* _Problèmes à résoudre_
a) Dans le texte sur les Tutsi et la royauté au Rwanda, pour quelle raison la royauté devint-elle autocratique quand les Banyiginya l'adoptèrent ? Répondez en une à trois phrases.
b) Selon le texte sur les Tutsi et la royauté au Rwanda, quel conseil était chargé de la continuité des rites royaux ?
c) Prolongez le texte sur les Tutsi et la royauté au Rwanda à partir de sa dernière phrase.
··· Extrait de page ···
Plus tard, dans le souci d’exalter leur race, les chroniqueurs Tutsi prirent le parti, avec quelque effronterie dira-t-on, de revendiquer pour leurs premiers Bami, d’ailleurs mythologiques, l’introduction au Rwanda de tout cet acquis des civilisations bantoues inter-lacustres; et cela y compris le fer, ce qui était pour le moins audacieux.
En réalité, le mépris des anciens Hamites pour la civilisation matérielle sédentaire, et la survivance de leur confiance finale dans la seule civilisation pastorale, nomade et indépendante, trouvait une expression toujours vivante jusqu’il y a quelques années : certains vieux Tutsi se targuant de ne se nourrir toujours que de produits laitiers et de bière.
L’adoption de la « royauté sacrée »
Lorsque les Banyiginya adoptèrent l’organisation de la « royauté sacrée » des Hutu, ils y ajoutèrent, semble-t-il, un caractère nouveau qui correspondait à leurs propres traditions et à leur pratique guerrière du pouvoir : la royauté devint autocratique, impitoyable, ce qu’elle ne devait pas être auparavant selon les traditions bantoues. Elle eut désormais tous pouvoirs; et tout tomba en sa dépendance, comme une propriété à sa discrétion. Par ailleurs le Mwami Tutsi entretint à ses côtés, d’une part le Conseil consultatif qui groupait ses Chefs de Guerre, et d’autre part le Conseil héréditaire des Abiru, chargé de la continuité des rites royaux.
··· Données enregistrées ···
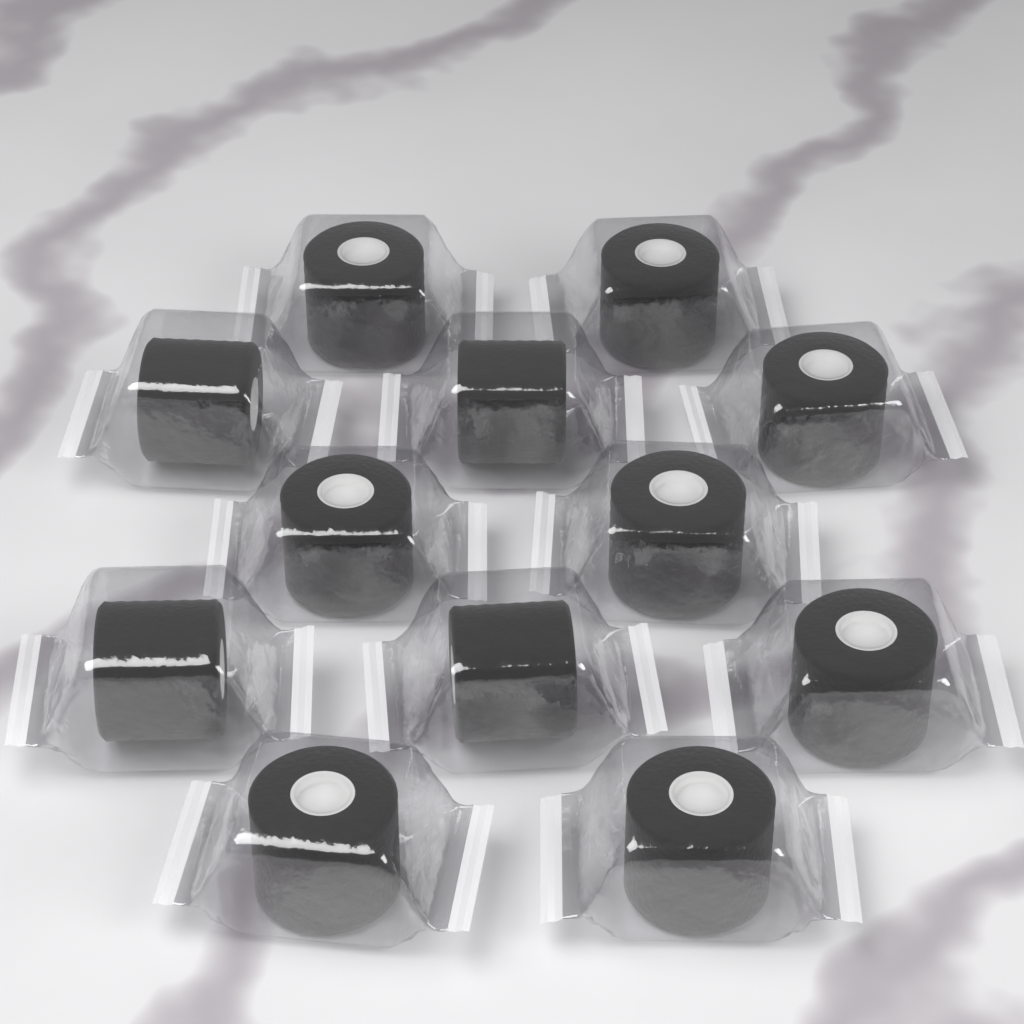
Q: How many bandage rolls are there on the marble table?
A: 12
···
* _Problèmes résolus_
a) D'après le texte, les Banyiginya donnèrent à la royauté un caractère autocratique parce que ce caractère correspondait, semble-t-il, à leurs propres traditions et à leur pratique guerrière du pouvoir. Selon les traditions bantoues, la royauté ne devait pas avoir ce caractère auparavant.

b) Le Conseil héréditaire des Abiru.

c)
Quant à l’administration des diverses régions occupées par les Banyiginya, elle fut confiée à des Grands Chefs (Batware b’intebe), héritiers ou plutôt mandataires du vieux pouvoir guerrier du chef de clan nomade. Chacun d’eux, tout au moins dans les régions frontières, était responsable d’une troupe armée permanente, composée de 150 à 200 jeunes hommes, et organisée sur le modèle ancien. Avec cette différence toutefois que dorénavant, dans 1er cas d’entreprises guerrières importantes, elles s’augmentaient non seulement de tous les Tutsi aptes au service des armes, mais aussi d’un nombre croissant de Hutu. L’on peut dire que, finalement, tous les Hutu des régions hamitisées furent, avec leur bétail, attachés à une armée soit comme auxiliaires des combattants, soit comme guerriers.
Comme dans le passé, les troupes permanentes faisaient le service de leurs chefs. Elles disposaient de campements permanents à proximité des frontières. Des troupeaux particuliers, appartenant au Mwami, étaient affectés à leur intendance et disposaient de pâturages réservés.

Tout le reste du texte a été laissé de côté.